**Aim of the task:** Please copy each line below that contains the string "datos".

[Data to process]

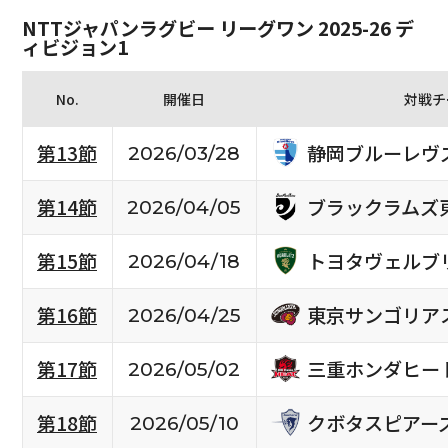
NTTジャパンラグビー リーグワン 2025-26 デ
ィビジョン1
No.
開催日
対戦チ
静岡ブルーレヴ
第13節
2026/03/28
ブラックラムズ
第14節
2026/04/05
トヨタヴェルブ
第15節
2026/04/18
東京サンゴリア
第16節
2026/04/25
三重ホンダヒー
第17節
2026/05/02
クボタスピアー
第18節
2026/05/10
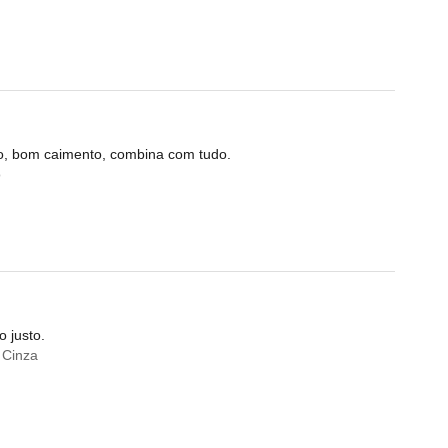
cio, bom caimento, combina com tudo.
o
 justo.
 Cinza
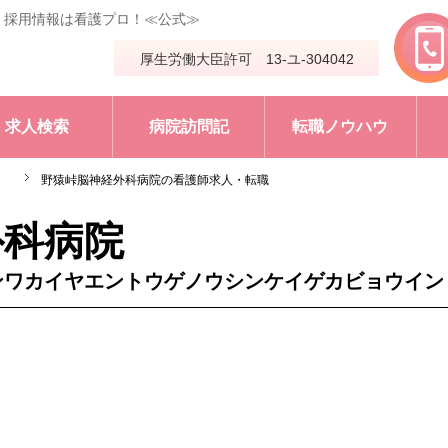
・採用情報は看護プロ！≪公式≫
厚生労働大臣許可 13-ユ-304042
求人検索
病院訪問記
転職ノウハウ
野猿峠脳神経外科病院の看護師求人・転職
外科病院
ンワカイヤエントウゲノウシンケイゲカビョウイン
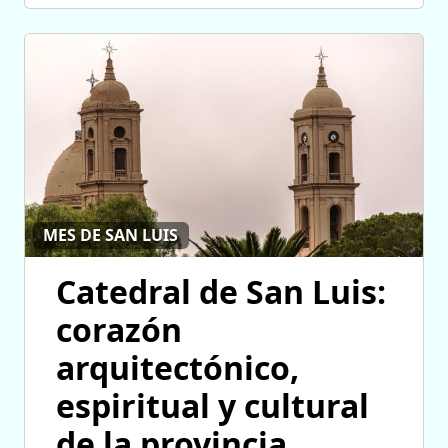
MES DE SAN LUIS
Catedral de San Luis:
corazón
arquitectónico,
espiritual y cultural
de la provincia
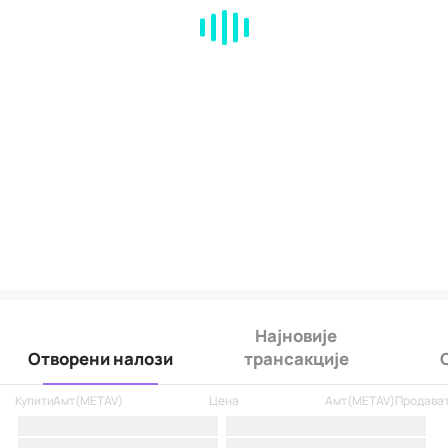
MA
EMA
BOLL
VOL
MACD
KDJ
RSI
BRAR
DMI
SAR
RO
Најновије
Отворени налози
трансакције
Купити
Амт
(
METAV
)
Цена
Амт
(
METAV
)
Продава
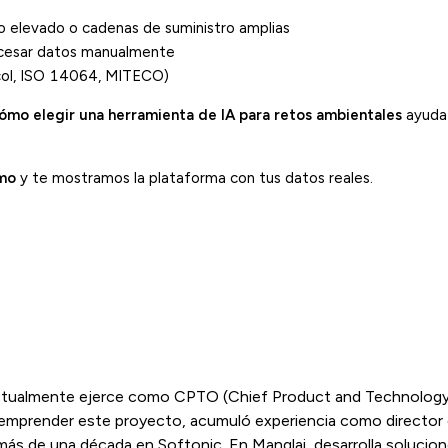
o elevado o cadenas de suministro amplias
rocesar datos manualmente
ol,
ISO 14064
,
MITECO
)
ómo elegir una herramienta de IA para retos ambientales
ayuda 
mo
y te mostramos la plataforma con tus datos reales.
actualmente ejerce como CPTO (Chief Product and Technology
emprender este proyecto, acumuló experiencia como director
más de una década en Softonic. En Manglai, desarrolla solucio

[/Data to process]

**Exercise answer:**
rocesar datos manualmente
y te mostramos la plataforma con tus datos reales.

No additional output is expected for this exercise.